Once there was a small woman with no legs on all fours,
continuously knock, knock, knocking on the floor.
Below the spot on the floor where she sat was a room
where in a bed, her daughters dreams did bloom.
From her sound sleep, the daughter did abhor the
unstopping loud knock, knock, knocking on the floor.
Out of bed and up the stairs the daughter quickly came,
to find the small legless woman looking slightly insane.
A large t-shirt and messy hair was all the woman wore
as she sat there still knock, knock, knocking on the floor.
She looked up. “I can spell BRAIN” she said aloud, then.
“I can spell B-R-A-I-N,” she continued again and again.
The daughter glanced around and saw an open drawer
while the woman kept knock, knock, knocking on the floor.
All across the counter were strewn about papers, pills,
and lying in the kitchen were juice and coke bottle spills.
“I can see flowers on the couch” the woman suddenly roared,
all the while still knock, knock, knocking on the floor.
“Your blood sugar is low,” the daughter proclaimed.
“NO, I’m just losing my mind,” the woman explained.
The daughter fetched maple syrup from the refrigerator door.
The woman couldn’t stop knock, knock, knocking on the floor.
“Just a little sip,” said the daughter giving the woman some.
But she just kept shaking her head, saying she wanted none.

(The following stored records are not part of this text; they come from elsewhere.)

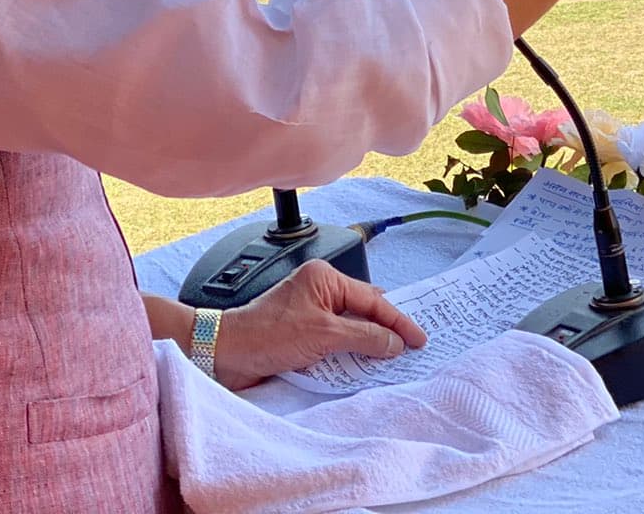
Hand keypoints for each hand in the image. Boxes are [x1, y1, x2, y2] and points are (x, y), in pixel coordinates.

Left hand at [212, 261, 425, 391]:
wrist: (226, 354)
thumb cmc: (266, 335)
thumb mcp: (323, 335)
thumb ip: (363, 337)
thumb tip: (394, 343)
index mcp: (325, 278)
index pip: (372, 300)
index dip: (398, 321)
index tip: (418, 339)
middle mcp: (320, 291)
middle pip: (364, 311)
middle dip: (386, 330)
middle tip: (412, 347)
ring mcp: (311, 312)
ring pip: (351, 328)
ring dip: (369, 344)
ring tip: (394, 359)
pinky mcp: (303, 333)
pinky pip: (336, 341)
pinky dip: (351, 353)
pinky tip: (363, 365)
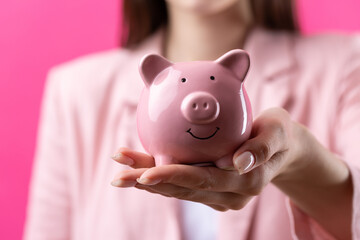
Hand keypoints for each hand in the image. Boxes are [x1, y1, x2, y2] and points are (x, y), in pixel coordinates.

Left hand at [111, 108, 300, 210]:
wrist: (283, 148)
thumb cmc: (280, 134)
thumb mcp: (279, 131)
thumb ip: (262, 146)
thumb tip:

Still, tipping the woman’s head back, she gave her some more,
relieved there was no more knock, knock, knocking on the floor.
The woman started to return to the mother she usually was,
and in that very moment she looked about with a pause.
“I thought I was dead,” and she grabbed her daughter fiercely for
coming up when she was knock, knock, knocking on the floor.
“You saved me,” the mother said through a hug and some tears
all the while the daughter was trying to calmly hide her fears.
No one from the outside would know of the constant war,
or of the knock, knock, knocks that fall upon the floor.
The mother and daughter’s story is lengthy and extends
far beyond when this moment of fear and love end.
I’m afraid there isn’t time to describe all that they have in store,
but always listen for the knock, knock, knocking on the floor.
This ballad is a true story of my mother waking me in the night when she had a low blood sugar. She almost died. She has had over 14 eye surgeries, two below-the-knee leg amputations, and two organ transplants. She is now considered a post-diabetic after having her second transplant: a pancreas/kidney. She is my hero.